Tutto questo, se non bastasse, senza che alcune delle opere alle quali doveva sovrintendere, venissero mai eseguite Dagli atti dell'inchiesta emerge, poi, la figura di Francesco Cavallo, una sorta di mediatore di affari, che ben si colloca tra Incalza, Lupi e Perotti, dal quale percepisce 7 mila euro al mese di stipendio.
IL MEDIATORE

È in occasione di una convention politica organizzata a Bari da Lupi che sempre Cavallo «si attiva per procurare un biglietto aereo (tratta Milano-Bari) alla moglie del ministro, Emanuela Dalmiglio». «Il prezzo di questo biglietto - sottolineano i pm - è di 447,03, la ricevuta del pagamento risulta intestata a Cavallo, cui viene trasmessa via mail dall’indirizzo di posta elettronica di Gabriella Pietroletti della coop La Cascina (non è dato sapere se tale spesa sia stata rimborsata)». La stessa coop travolta in mille scandali, non ultimo quello di Mafia Capitale, con il nome di Salvatore Menolascina citato negli atti per i rapporti con Luca Odevaine. «In realtà - aggiungono gli inquirenti - la vera e unica attività svolta da Cavallo in favore di Perotti, è quella del faccendiere, che fa leva sui suoi rapporti preferenziali con l'attuale ministro delle Infrastrutture, per favorire gli interessi di Perotti medesimo». Di lui, ne parla espressamente il manager Giulio Burchi, finito sul registro degli indagati. «Dialogando con un amico, gli chiede se conosce Franco Cavallo: "allora l'uomo di Lupi, l'uomo di Lupi, Cavallo, lo hai conosciuto tu?"».
TUTTI DAL PAPA
I rapporti di potere e di favori vengono gestiti a tutti i livelli.

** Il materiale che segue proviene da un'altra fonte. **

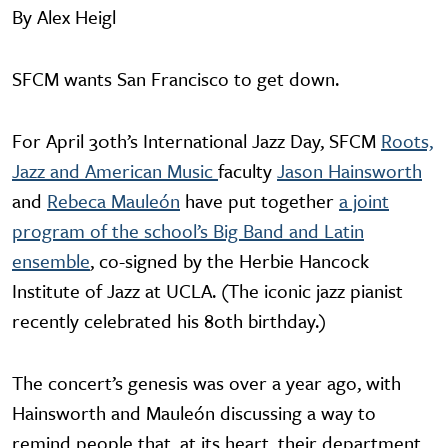
By Alex Heigl
SFCM wants San Francisco to get down.
For April 30th’s International Jazz Day, SFCM
Roots,
Jazz and American Music
faculty
Jason Hainsworth
and
Rebeca Mauleón
have put together
a joint
program of the school’s Big Band and Latin
ensemble
, co-signed by the Herbie Hancock
Institute of Jazz at UCLA. (The iconic jazz pianist
recently celebrated his 80th birthday.)
The concert’s genesis was over a year ago, with
Hainsworth and Mauleón discussing a way to
remind people that, at its heart, their department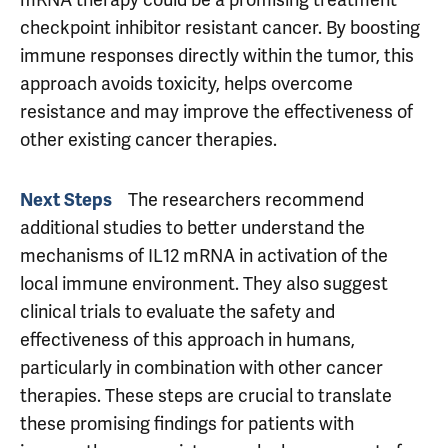
mRNA therapy could be a promising treatment
checkpoint inhibitor resistant cancer. By boosting
immune responses directly within the tumor, this
approach avoids toxicity, helps overcome
resistance and may improve the effectiveness of
other existing cancer therapies.
Next Steps
The researchers recommend
additional studies to better understand the
mechanisms of IL12 mRNA in activation of the
local immune environment. They also suggest
clinical trials to evaluate the safety and
effectiveness of this approach in humans,
particularly in combination with other cancer
therapies. These steps are crucial to translate
these promising findings for patients with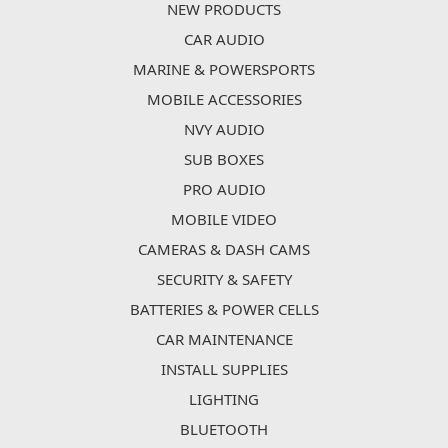
NEW PRODUCTS
CAR AUDIO
MARINE & POWERSPORTS
MOBILE ACCESSORIES
NVY AUDIO
SUB BOXES
PRO AUDIO
MOBILE VIDEO
CAMERAS & DASH CAMS
SECURITY & SAFETY
BATTERIES & POWER CELLS
CAR MAINTENANCE
INSTALL SUPPLIES
LIGHTING
BLUETOOTH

E tra i fascicoli degli atti dell'inchiesta finisce anche l'ex delegato pontificio per la Basilica del Santo a Padova, monsignor Francesco Gioia, che si attiva per reperire "voti" per le Europee in favore del ministro. In una serie di conversazioni tra il prelato e due degli arrestati, Cavallo e Perotti, Gioia, si esprime così: «Mi dovete far sapere chi porta il capo per le europee, perché io non so nulla ancora. No, ma è urgente che ce lo diciate perché, se devo poi avviarmi per alcuni istituti religiosi del mio entourage, no?, per segnalare». E Cavallo si impegna a far giungere «al suo interlocutore le indicazioni richieste».
LA RETE
Nel lungo elenco di politici chiamati ad aiutare "la causa", spunta anche il nome di Ugo Sposetti, il senatore del Pd, ex tesoriere dei Ds e al centro nel 2005 di polemiche per il caso Consorte Unipol-Bnl. È la procura a citarlo, perché parlando di Giulio Burchi, scrive che «è molto vicino al senatore Sposetti, per il quale si attiva in più occasioni al fine di reperire incarichi in favore di persone indicategli dallo stesso», tanto che in una conversazione tra i due Burchi dice «non faccio altro che l'ufficio di collocamento».
I SOLITI NOTI

Non mancano poi i vecchi riferimenti, i ricordi di altre grandi opere gestite da Incalza e soci. Citazioni che, però, la dicono lunga sul potere gestito per decenni da alcuni personaggi chiave dell’inchiesta fiorentina. A parlarne, negli uffici della Green Fields system, a gennaio scorso, sono Salvatore Adorisio e Fabio Oliva, due collaboratori del manager di Infrastrutture. Impossibile dimenticare, sottolineano, come Incalza gestì il Giubileo: «Poi una volta che ci vediamo ti racconto quello che si diceva all'epoca - chiacchierano tra loro - C'era Ercole a studio, diceva che dovevamo studiare per l'Anno Santo. Abbiamo lavorato sui flussi dei turisti, quello che facevano questi...il turismo dei pellegrini».
LA CONTINUITA’
Insomma religione e interessi mischiati senza soluzione di continuità. Non meraviglia, quindi, se negli atti finisce anche una messa a San Pietro. Si tratta solo di una citazione indicata ancora una volta dai pm per definire la singolare personalità degli arrestati: «È davvero singolare - evidenziano gli inquirenti nel motivare la sussistenza delle esigenze cautelari -la personalità di Stefano Perotti e di Francesco Cavallo: seppur capaci di tessere fitte trame corruttive, il 27 marzo 2014 alle 6.30 partecipano alla messa in Vaticano di Papa Francesco» che pronunciò, «davanti a politici ed imprenditori, un'omelia sulla corruzione che ha suscitato clamore». In quella occasione, papa Francesco parlò di una «classe dirigenziale» che si è «allontanata dal popolo», che si è «chiusa nel proprio gruppo, partito, nelle lotte interne», diventa «gente dal cuore indurito»: «da peccatori scivolano in corrotti». Parole più che profetiche.